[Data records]
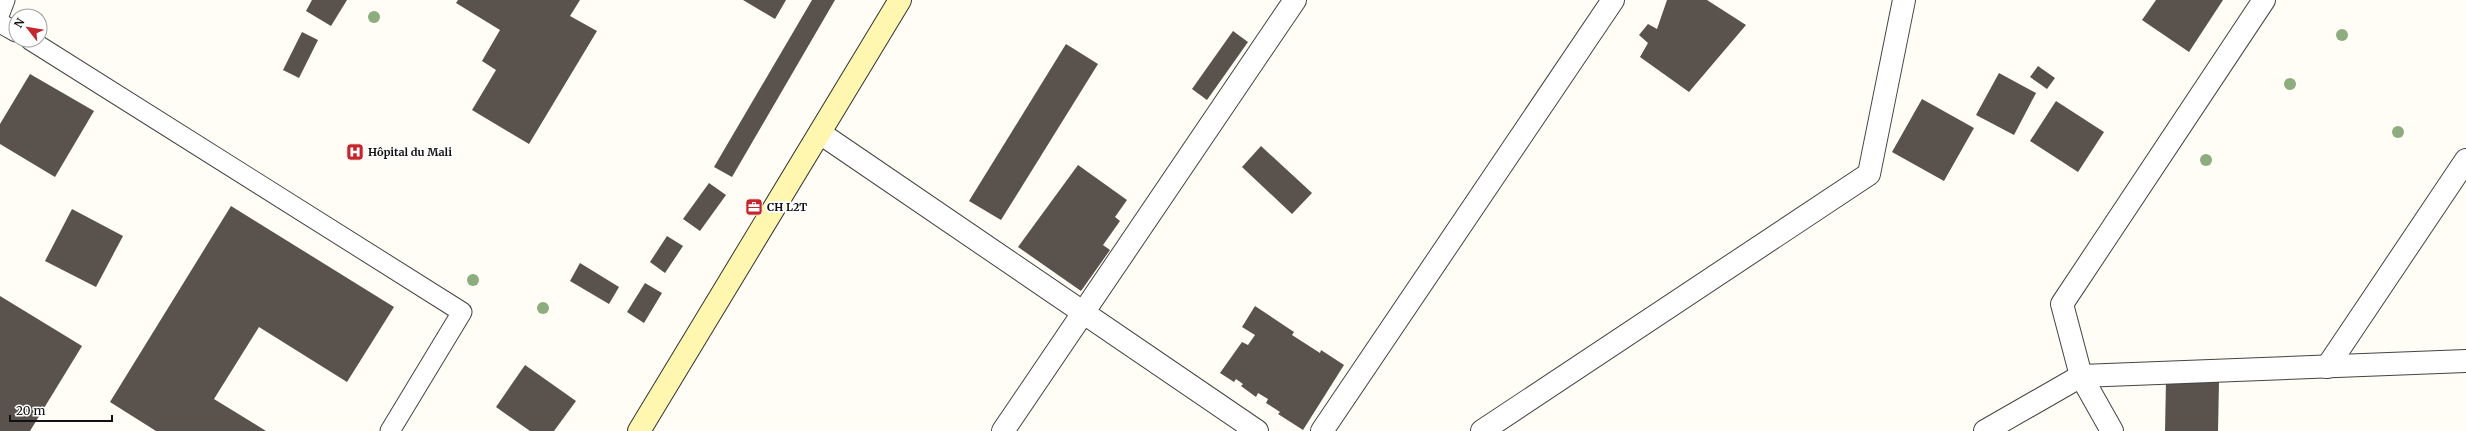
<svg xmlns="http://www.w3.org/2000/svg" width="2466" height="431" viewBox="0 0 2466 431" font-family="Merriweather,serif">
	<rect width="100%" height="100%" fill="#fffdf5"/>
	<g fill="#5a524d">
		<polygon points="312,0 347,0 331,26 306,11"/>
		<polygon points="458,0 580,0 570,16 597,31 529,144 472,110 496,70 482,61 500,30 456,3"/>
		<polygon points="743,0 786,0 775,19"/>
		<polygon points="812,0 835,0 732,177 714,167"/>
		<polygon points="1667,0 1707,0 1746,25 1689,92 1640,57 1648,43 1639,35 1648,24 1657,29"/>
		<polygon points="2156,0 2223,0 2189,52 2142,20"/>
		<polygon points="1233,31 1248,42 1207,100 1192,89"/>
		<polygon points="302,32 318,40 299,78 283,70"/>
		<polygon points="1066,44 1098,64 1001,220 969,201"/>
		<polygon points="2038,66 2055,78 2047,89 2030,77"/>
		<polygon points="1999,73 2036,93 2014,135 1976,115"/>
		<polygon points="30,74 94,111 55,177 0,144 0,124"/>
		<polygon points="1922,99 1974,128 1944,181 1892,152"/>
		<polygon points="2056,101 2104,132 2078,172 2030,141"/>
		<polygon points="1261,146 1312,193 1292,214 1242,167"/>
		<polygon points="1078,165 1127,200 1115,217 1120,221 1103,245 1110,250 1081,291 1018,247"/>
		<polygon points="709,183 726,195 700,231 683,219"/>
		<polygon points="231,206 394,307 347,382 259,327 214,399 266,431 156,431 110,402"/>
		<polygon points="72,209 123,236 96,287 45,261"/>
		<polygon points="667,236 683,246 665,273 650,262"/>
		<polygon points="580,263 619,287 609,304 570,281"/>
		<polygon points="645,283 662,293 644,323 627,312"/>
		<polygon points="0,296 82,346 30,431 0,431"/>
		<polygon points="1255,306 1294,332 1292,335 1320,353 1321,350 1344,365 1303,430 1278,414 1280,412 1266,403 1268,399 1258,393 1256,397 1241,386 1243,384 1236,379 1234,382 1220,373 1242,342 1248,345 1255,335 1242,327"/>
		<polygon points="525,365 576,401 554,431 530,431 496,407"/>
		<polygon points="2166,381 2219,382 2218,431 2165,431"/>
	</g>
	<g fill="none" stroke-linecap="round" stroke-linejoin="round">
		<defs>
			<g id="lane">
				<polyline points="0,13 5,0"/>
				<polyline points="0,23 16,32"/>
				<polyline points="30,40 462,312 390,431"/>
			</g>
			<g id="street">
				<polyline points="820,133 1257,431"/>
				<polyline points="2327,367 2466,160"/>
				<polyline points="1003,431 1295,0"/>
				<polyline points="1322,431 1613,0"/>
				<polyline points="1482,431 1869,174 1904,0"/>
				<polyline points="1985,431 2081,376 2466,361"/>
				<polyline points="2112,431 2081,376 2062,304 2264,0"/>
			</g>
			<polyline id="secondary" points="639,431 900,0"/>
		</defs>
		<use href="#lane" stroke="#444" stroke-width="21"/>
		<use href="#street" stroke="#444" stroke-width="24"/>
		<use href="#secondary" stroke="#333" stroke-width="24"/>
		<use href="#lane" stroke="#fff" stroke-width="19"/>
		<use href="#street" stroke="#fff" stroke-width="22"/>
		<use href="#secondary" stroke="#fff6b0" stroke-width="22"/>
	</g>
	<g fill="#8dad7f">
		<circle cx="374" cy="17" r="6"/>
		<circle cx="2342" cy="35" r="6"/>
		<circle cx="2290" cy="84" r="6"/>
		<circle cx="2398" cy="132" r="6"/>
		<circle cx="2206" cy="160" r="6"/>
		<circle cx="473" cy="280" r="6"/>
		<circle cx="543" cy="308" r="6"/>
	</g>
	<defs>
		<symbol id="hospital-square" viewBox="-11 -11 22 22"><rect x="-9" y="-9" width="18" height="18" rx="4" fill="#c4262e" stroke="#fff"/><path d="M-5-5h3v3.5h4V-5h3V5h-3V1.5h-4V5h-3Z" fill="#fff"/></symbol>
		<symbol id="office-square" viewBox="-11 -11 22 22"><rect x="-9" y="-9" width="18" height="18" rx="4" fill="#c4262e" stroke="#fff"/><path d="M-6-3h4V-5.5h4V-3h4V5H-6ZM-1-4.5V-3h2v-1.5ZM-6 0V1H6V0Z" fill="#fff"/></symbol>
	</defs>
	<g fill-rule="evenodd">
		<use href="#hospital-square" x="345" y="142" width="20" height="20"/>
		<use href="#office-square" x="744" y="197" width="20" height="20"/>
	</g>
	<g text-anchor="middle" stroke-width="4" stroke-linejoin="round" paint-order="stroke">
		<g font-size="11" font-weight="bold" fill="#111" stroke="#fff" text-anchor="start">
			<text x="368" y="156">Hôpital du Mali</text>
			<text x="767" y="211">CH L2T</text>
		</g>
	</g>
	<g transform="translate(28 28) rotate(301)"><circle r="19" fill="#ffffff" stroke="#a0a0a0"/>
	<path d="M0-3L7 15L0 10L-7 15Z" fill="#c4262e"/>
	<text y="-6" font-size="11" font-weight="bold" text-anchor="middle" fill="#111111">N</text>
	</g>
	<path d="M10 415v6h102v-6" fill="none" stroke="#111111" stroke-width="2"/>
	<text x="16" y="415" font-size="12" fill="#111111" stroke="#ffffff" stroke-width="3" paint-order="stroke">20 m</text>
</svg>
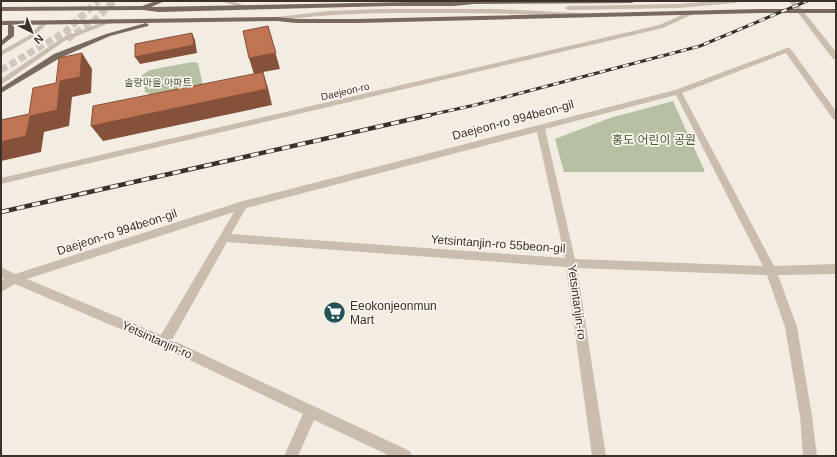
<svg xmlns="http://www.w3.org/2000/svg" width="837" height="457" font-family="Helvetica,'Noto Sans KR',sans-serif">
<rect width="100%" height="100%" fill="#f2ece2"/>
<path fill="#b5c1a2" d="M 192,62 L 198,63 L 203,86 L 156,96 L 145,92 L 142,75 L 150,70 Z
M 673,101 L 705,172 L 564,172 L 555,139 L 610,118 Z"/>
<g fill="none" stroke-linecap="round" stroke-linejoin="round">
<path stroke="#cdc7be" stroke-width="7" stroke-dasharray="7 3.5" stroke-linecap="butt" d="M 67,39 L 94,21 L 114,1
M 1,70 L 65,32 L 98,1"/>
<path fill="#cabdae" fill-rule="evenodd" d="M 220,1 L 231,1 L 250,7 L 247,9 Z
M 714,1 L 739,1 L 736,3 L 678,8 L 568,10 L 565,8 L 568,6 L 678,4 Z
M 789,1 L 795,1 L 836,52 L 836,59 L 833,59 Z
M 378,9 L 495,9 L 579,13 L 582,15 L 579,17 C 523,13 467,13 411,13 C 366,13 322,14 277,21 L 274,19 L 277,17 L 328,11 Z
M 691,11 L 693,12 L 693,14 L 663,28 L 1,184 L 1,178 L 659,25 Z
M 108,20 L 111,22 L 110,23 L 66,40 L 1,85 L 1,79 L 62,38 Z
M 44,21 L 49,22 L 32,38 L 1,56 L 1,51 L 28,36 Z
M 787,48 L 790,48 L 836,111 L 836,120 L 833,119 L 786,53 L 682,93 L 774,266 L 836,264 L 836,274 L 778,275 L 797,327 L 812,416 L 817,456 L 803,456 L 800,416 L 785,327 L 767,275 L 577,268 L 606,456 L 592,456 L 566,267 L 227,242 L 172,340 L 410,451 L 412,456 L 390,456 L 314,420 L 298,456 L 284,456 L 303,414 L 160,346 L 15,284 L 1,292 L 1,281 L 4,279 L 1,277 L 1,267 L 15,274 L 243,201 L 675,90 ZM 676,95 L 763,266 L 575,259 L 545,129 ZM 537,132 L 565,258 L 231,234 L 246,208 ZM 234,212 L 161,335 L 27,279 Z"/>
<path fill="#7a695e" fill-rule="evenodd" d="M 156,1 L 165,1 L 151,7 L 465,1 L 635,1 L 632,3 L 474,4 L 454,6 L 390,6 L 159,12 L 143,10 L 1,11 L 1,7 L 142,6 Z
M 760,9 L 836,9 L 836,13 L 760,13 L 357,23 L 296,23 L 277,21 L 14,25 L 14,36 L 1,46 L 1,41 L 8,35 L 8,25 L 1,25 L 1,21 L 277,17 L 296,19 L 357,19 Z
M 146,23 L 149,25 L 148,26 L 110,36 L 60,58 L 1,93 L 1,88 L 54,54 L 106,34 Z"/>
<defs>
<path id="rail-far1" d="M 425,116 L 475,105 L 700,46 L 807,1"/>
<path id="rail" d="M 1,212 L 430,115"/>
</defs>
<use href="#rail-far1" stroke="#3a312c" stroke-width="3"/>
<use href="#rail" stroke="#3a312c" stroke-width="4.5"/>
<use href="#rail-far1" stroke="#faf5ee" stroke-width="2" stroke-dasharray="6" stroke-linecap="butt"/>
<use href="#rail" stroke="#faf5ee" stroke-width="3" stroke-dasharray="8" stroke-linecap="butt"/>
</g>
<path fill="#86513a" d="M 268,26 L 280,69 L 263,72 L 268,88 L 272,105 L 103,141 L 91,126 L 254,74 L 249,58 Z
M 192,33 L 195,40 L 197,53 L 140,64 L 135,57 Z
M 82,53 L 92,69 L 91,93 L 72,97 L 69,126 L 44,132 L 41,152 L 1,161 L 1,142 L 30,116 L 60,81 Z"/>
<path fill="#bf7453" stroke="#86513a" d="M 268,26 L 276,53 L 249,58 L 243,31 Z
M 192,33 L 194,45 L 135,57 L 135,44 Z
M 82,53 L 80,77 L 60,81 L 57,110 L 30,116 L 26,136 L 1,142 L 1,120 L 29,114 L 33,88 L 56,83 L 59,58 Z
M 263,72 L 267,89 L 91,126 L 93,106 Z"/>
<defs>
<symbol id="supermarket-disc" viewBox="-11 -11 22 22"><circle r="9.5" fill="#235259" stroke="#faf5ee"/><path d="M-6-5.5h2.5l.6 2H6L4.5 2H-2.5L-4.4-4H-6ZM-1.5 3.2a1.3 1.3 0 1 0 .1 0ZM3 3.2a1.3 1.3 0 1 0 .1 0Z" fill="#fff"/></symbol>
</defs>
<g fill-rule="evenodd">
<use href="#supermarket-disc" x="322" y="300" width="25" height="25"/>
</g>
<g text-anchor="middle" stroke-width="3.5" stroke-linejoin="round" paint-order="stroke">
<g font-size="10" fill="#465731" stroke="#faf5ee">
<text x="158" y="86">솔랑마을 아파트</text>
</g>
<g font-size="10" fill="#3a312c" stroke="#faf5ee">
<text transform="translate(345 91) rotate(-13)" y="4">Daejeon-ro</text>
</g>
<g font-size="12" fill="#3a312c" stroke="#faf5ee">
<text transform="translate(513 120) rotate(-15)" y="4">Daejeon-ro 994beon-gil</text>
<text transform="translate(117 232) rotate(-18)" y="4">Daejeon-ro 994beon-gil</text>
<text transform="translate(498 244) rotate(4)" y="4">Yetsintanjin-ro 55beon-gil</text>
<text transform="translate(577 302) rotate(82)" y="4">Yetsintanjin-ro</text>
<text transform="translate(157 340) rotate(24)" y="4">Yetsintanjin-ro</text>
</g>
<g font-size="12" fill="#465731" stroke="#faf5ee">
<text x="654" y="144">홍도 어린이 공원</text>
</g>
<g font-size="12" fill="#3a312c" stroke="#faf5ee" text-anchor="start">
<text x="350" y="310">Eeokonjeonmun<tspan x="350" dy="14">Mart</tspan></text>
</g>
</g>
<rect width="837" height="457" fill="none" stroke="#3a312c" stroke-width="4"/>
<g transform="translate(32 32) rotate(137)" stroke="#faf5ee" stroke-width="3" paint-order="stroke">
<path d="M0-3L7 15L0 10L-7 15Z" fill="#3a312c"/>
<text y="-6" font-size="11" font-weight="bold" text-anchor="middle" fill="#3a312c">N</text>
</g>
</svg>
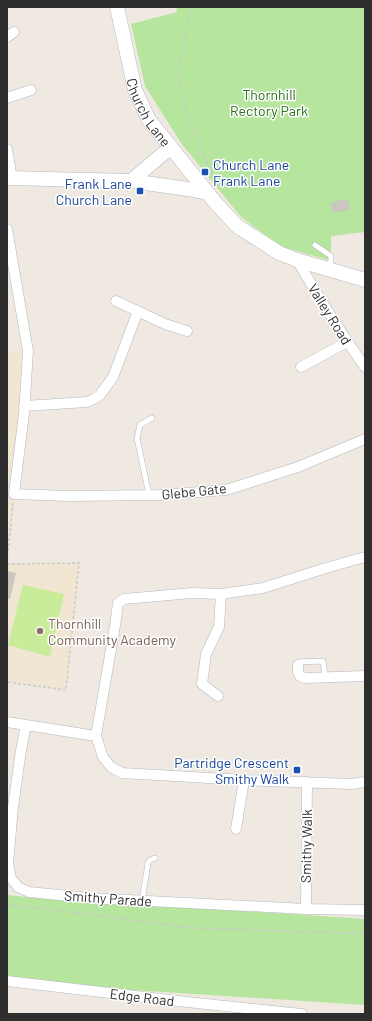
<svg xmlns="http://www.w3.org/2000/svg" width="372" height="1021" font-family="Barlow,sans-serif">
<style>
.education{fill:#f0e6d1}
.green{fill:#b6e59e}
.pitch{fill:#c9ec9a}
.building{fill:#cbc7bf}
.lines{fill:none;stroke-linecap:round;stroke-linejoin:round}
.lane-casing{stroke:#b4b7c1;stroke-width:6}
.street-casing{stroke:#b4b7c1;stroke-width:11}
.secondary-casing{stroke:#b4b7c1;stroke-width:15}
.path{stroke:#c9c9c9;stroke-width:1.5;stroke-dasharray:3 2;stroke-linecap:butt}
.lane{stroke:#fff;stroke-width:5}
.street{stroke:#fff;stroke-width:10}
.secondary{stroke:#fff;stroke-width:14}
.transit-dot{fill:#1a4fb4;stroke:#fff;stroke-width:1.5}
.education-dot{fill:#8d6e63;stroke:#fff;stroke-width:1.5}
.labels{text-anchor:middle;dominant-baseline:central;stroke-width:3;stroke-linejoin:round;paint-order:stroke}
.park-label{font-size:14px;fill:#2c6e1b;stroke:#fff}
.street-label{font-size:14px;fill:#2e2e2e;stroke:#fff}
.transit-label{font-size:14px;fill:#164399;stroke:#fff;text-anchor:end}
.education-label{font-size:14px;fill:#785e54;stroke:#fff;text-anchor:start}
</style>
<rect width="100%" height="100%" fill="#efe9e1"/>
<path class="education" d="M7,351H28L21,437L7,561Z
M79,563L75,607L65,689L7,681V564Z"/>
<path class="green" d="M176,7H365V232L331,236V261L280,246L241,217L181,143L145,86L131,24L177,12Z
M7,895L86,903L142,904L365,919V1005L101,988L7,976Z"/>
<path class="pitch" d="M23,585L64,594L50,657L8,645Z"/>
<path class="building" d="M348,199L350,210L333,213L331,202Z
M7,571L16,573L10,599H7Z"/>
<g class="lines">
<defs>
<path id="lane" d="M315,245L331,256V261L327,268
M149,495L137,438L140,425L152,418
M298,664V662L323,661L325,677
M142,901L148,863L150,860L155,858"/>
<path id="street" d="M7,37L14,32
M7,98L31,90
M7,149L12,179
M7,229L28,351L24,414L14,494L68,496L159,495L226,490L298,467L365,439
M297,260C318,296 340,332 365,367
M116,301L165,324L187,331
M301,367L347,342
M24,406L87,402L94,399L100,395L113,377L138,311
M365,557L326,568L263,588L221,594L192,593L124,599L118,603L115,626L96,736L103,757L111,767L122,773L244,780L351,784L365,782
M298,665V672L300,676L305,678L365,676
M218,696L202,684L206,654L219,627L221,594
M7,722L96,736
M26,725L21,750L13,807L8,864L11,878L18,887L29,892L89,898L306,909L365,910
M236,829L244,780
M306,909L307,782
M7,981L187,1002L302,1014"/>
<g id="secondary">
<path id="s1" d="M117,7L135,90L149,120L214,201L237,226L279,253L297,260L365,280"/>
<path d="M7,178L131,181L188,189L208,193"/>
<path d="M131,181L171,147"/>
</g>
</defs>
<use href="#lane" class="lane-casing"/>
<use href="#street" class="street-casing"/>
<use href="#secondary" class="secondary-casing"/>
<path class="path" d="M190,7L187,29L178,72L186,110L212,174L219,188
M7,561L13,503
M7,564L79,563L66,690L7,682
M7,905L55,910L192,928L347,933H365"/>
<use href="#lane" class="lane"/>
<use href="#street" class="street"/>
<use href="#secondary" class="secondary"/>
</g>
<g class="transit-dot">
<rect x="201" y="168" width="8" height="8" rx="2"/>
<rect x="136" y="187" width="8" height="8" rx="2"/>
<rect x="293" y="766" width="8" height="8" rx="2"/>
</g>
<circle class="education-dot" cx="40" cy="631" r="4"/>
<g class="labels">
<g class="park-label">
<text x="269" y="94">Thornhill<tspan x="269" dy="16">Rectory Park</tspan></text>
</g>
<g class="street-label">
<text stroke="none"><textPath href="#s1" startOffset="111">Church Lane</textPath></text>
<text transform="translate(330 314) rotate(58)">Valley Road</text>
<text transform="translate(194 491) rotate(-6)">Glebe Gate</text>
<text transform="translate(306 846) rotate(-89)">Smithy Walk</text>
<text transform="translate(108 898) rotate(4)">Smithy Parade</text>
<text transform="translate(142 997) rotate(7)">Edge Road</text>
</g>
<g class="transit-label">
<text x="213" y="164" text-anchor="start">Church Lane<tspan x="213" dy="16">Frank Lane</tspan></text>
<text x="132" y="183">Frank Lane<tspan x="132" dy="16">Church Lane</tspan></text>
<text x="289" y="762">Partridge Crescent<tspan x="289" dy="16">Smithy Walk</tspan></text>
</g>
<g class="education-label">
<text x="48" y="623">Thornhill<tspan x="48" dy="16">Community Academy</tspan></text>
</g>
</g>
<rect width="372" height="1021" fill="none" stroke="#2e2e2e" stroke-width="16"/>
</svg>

◆ **TASK ITEM**
The word is "bold". Copy every line above where it appears.

◆ **ANSWER FOR THE TASK**
		<g font-size="11" font-weight="bold" fill="#111" stroke="#fff" text-anchor="start">
	<text y="-6" font-size="11" font-weight="bold" text-anchor="middle" fill="#111111">N</text>
<text y="-6" font-size="11" font-weight="bold" text-anchor="middle" fill="#3a312c">N</text>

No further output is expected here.